Items from a dataset:
-=-=-=-=-

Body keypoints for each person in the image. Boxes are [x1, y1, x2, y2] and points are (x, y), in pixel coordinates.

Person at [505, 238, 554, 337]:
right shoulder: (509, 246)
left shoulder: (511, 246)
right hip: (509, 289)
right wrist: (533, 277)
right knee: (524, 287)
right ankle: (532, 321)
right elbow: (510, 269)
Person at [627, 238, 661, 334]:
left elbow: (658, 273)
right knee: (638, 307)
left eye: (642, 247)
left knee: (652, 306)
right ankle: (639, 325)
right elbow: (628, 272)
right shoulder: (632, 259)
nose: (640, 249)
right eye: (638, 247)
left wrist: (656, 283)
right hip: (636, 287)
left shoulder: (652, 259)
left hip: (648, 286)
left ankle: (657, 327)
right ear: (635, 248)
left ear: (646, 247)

-=-=-=-=-

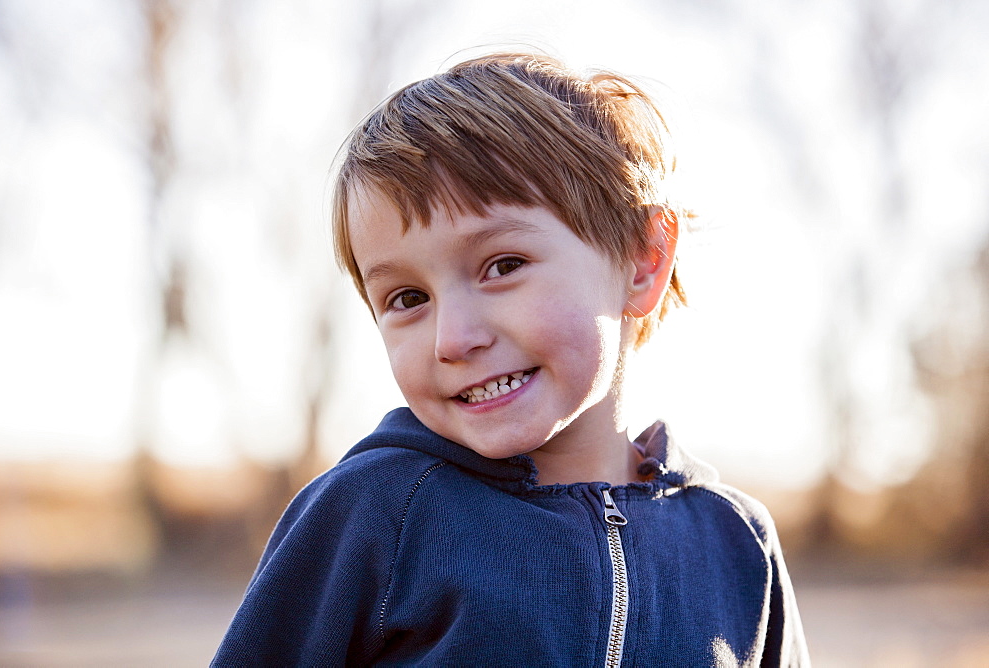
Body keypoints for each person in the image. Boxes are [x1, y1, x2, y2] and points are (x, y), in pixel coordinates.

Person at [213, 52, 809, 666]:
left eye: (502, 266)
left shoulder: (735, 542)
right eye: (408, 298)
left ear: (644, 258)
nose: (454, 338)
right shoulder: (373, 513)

-=-=-=-=-

PROBLEM DESCRIPTION
Find the line with "left eye: (642, 247)" in the entries above. Retype it and each line after it, exactly, through the line with "left ear: (646, 247)", and stop there.

EXERCISE RESULT
left eye: (642, 247)
left knee: (652, 306)
right ankle: (639, 325)
right elbow: (628, 272)
right shoulder: (632, 259)
nose: (640, 249)
right eye: (638, 247)
left wrist: (656, 283)
right hip: (636, 287)
left shoulder: (652, 259)
left hip: (648, 286)
left ankle: (657, 327)
right ear: (635, 248)
left ear: (646, 247)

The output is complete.